Brief. Copy the data as given. No line may be skipped.

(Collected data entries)
────────────────────────────────────────

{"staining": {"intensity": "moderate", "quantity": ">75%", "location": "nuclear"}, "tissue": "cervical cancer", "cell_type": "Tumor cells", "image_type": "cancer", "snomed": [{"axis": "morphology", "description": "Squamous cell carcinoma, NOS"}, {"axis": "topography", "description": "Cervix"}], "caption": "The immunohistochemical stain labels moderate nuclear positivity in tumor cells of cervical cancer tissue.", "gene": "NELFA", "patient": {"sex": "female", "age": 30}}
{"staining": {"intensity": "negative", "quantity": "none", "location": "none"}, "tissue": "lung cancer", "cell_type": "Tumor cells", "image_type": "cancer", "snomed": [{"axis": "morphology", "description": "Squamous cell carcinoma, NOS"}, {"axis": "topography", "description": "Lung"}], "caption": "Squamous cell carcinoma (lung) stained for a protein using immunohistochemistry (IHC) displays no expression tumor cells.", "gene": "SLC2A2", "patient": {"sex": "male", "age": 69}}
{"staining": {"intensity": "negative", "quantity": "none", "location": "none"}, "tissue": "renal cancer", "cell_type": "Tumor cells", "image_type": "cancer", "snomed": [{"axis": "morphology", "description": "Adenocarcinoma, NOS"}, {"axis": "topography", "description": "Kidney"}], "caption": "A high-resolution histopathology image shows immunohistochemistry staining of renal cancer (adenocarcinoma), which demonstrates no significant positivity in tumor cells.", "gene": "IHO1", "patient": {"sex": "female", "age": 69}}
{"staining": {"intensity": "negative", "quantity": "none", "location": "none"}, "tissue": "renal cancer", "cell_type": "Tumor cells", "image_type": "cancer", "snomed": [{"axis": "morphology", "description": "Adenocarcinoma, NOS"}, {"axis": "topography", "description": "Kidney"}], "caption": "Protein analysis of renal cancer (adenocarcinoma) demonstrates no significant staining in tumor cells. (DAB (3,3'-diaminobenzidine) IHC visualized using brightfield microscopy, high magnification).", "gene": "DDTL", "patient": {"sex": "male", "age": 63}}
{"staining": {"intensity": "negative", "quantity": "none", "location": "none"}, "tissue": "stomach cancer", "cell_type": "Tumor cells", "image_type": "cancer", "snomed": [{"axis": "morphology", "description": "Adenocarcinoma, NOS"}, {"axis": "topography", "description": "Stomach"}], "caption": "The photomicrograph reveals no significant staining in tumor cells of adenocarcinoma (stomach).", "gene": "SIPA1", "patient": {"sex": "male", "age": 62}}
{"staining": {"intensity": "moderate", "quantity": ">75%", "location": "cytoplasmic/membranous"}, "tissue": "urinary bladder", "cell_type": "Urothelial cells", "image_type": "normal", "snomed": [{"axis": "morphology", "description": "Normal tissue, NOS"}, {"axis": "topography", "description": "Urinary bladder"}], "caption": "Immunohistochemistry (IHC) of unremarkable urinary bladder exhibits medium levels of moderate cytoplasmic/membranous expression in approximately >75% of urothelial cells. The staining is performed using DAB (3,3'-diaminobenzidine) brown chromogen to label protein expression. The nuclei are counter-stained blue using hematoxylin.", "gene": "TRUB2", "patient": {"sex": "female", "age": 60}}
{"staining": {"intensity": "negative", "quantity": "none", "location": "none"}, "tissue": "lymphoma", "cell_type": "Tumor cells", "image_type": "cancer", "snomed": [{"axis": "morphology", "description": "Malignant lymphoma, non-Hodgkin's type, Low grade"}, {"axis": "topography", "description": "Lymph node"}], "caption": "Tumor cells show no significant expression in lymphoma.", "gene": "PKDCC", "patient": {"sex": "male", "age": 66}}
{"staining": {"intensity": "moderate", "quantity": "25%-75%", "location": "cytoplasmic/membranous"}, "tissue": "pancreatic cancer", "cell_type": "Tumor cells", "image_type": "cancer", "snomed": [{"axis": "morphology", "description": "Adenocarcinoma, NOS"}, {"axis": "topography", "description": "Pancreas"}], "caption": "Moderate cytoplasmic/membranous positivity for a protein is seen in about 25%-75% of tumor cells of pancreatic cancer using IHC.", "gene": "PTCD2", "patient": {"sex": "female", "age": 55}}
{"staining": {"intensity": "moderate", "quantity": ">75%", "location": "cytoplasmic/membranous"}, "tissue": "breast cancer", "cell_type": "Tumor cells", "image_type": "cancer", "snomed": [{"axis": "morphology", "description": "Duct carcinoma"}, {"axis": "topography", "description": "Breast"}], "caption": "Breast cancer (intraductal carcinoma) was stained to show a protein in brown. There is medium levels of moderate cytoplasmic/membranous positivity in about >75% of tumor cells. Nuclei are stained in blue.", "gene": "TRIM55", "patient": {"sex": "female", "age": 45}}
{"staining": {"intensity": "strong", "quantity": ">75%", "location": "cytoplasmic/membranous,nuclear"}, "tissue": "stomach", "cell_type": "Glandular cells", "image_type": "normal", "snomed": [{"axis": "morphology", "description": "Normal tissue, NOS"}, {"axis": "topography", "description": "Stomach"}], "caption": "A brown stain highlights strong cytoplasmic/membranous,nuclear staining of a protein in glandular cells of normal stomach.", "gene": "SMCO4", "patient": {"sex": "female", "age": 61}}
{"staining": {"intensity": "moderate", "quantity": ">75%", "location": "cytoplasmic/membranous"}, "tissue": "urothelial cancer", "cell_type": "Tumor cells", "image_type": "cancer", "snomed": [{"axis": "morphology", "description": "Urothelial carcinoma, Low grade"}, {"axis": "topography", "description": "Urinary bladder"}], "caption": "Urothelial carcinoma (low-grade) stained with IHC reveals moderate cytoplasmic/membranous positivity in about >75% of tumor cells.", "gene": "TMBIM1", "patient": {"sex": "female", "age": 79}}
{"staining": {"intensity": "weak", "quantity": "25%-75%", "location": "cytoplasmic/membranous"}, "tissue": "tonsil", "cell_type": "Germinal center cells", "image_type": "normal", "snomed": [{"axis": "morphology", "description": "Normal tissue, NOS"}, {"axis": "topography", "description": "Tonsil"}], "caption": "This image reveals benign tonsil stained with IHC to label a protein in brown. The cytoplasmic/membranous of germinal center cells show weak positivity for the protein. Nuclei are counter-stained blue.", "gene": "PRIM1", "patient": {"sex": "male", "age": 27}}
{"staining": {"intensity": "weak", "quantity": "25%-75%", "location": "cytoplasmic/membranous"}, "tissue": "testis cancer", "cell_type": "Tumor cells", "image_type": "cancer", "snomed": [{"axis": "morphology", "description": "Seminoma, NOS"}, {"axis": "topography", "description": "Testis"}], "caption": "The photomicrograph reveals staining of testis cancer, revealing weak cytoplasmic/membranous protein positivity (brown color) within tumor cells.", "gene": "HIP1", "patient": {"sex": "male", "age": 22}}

────────────────────────────────────────

Exercise result.
{"staining": {"intensity": "moderate", "quantity": ">75%", "location": "nuclear"}, "tissue": "cervical cancer", "cell_type": "Tumor cells", "image_type": "cancer", "snomed": [{"axis": "morphology", "description": "Squamous cell carcinoma, NOS"}, {"axis": "topography", "description": "Cervix"}], "caption": "The immunohistochemical stain labels moderate nuclear positivity in tumor cells of cervical cancer tissue.", "gene": "NELFA", "patient": {"sex": "female", "age": 30}}
{"staining": {"intensity": "negative", "quantity": "none", "location": "none"}, "tissue": "lung cancer", "cell_type": "Tumor cells", "image_type": "cancer", "snomed": [{"axis": "morphology", "description": "Squamous cell carcinoma, NOS"}, {"axis": "topography", "description": "Lung"}], "caption": "Squamous cell carcinoma (lung) stained for a protein using immunohistochemistry (IHC) displays no expression tumor cells.", "gene": "SLC2A2", "patient": {"sex": "male", "age": 69}}
{"staining": {"intensity": "negative", "quantity": "none", "location": "none"}, "tissue": "renal cancer", "cell_type": "Tumor cells", "image_type": "cancer", "snomed": [{"axis": "morphology", "description": "Adenocarcinoma, NOS"}, {"axis": "topography", "description": "Kidney"}], "caption": "A high-resolution histopathology image shows immunohistochemistry staining of renal cancer (adenocarcinoma), which demonstrates no significant positivity in tumor cells.", "gene": "IHO1", "patient": {"sex": "female", "age": 69}}
{"staining": {"intensity": "negative", "quantity": "none", "location": "none"}, "tissue": "renal cancer", "cell_type": "Tumor cells", "image_type": "cancer", "snomed": [{"axis": "morphology", "description": "Adenocarcinoma, NOS"}, {"axis": "topography", "description": "Kidney"}], "caption": "Protein analysis of renal cancer (adenocarcinoma) demonstrates no significant staining in tumor cells. (DAB (3,3'-diaminobenzidine) IHC visualized using brightfield microscopy, high magnification).", "gene": "DDTL", "patient": {"sex": "male", "age": 63}}
{"staining": {"intensity": "negative", "quantity": "none", "location": "none"}, "tissue": "stomach cancer", "cell_type": "Tumor cells", "image_type": "cancer", "snomed": [{"axis": "morphology", "description": "Adenocarcinoma, NOS"}, {"axis": "topography", "description": "Stomach"}], "caption": "The photomicrograph reveals no significant staining in tumor cells of adenocarcinoma (stomach).", "gene": "SIPA1", "patient": {"sex": "male", "age": 62}}
{"staining": {"intensity": "moderate", "quantity": ">75%", "location": "cytoplasmic/membranous"}, "tissue": "urinary bladder", "cell_type": "Urothelial cells", "image_type": "normal", "snomed": [{"axis": "morphology", "description": "Normal tissue, NOS"}, {"axis": "topography", "description": "Urinary bladder"}], "caption": "Immunohistochemistry (IHC) of unremarkable urinary bladder exhibits medium levels of moderate cytoplasmic/membranous expression in approximately >75% of urothelial cells. The staining is performed using DAB (3,3'-diaminobenzidine) brown chromogen to label protein expression. The nuclei are counter-stained blue using hematoxylin.", "gene": "TRUB2", "patient": {"sex": "female", "age": 60}}
{"staining": {"intensity": "negative", "quantity": "none", "location": "none"}, "tissue": "lymphoma", "cell_type": "Tumor cells", "image_type": "cancer", "snomed": [{"axis": "morphology", "description": "Malignant lymphoma, non-Hodgkin's type, Low grade"}, {"axis": "topography", "description": "Lymph node"}], "caption": "Tumor cells show no significant expression in lymphoma.", "gene": "PKDCC", "patient": {"sex": "male", "age": 66}}
{"staining": {"intensity": "moderate", "quantity": "25%-75%", "location": "cytoplasmic/membranous"}, "tissue": "pancreatic cancer", "cell_type": "Tumor cells", "image_type": "cancer", "snomed": [{"axis": "morphology", "description": "Adenocarcinoma, NOS"}, {"axis": "topography", "description": "Pancreas"}], "caption": "Moderate cytoplasmic/membranous positivity for a protein is seen in about 25%-75% of tumor cells of pancreatic cancer using IHC.", "gene": "PTCD2", "patient": {"sex": "female", "age": 55}}
{"staining": {"intensity": "moderate", "quantity": ">75%", "location": "cytoplasmic/membranous"}, "tissue": "breast cancer", "cell_type": "Tumor cells", "image_type": "cancer", "snomed": [{"axis": "morphology", "description": "Duct carcinoma"}, {"axis": "topography", "description": "Breast"}], "caption": "Breast cancer (intraductal carcinoma) was stained to show a protein in brown. There is medium levels of moderate cytoplasmic/membranous positivity in about >75% of tumor cells. Nuclei are stained in blue.", "gene": "TRIM55", "patient": {"sex": "female", "age": 45}}
{"staining": {"intensity": "strong", "quantity": ">75%", "location": "cytoplasmic/membranous,nuclear"}, "tissue": "stomach", "cell_type": "Glandular cells", "image_type": "normal", "snomed": [{"axis": "morphology", "description": "Normal tissue, NOS"}, {"axis": "topography", "description": "Stomach"}], "caption": "A brown stain highlights strong cytoplasmic/membranous,nuclear staining of a protein in glandular cells of normal stomach.", "gene": "SMCO4", "patient": {"sex": "female", "age": 61}}
{"staining": {"intensity": "moderate", "quantity": ">75%", "location": "cytoplasmic/membranous"}, "tissue": "urothelial cancer", "cell_type": "Tumor cells", "image_type": "cancer", "snomed": [{"axis": "morphology", "description": "Urothelial carcinoma, Low grade"}, {"axis": "topography", "description": "Urinary bladder"}], "caption": "Urothelial carcinoma (low-grade) stained with IHC reveals moderate cytoplasmic/membranous positivity in about >75% of tumor cells.", "gene": "TMBIM1", "patient": {"sex": "female", "age": 79}}
{"staining": {"intensity": "weak", "quantity": "25%-75%", "location": "cytoplasmic/membranous"}, "tissue": "tonsil", "cell_type": "Germinal center cells", "image_type": "normal", "snomed": [{"axis": "morphology", "description": "Normal tissue, NOS"}, {"axis": "topography", "description": "Tonsil"}], "caption": "This image reveals benign tonsil stained with IHC to label a protein in brown. The cytoplasmic/membranous of germinal center cells show weak positivity for the protein. Nuclei are counter-stained blue.", "gene": "PRIM1", "patient": {"sex": "male", "age": 27}}
{"staining": {"intensity": "weak", "quantity": "25%-75%", "location": "cytoplasmic/membranous"}, "tissue": "testis cancer", "cell_type": "Tumor cells", "image_type": "cancer", "snomed": [{"axis": "morphology", "description": "Seminoma, NOS"}, {"axis": "topography", "description": "Testis"}], "caption": "The photomicrograph reveals staining of testis cancer, revealing weak cytoplasmic/membranous protein positivity (brown color) within tumor cells.", "gene": "HIP1", "patient": {"sex": "male", "age": 22}}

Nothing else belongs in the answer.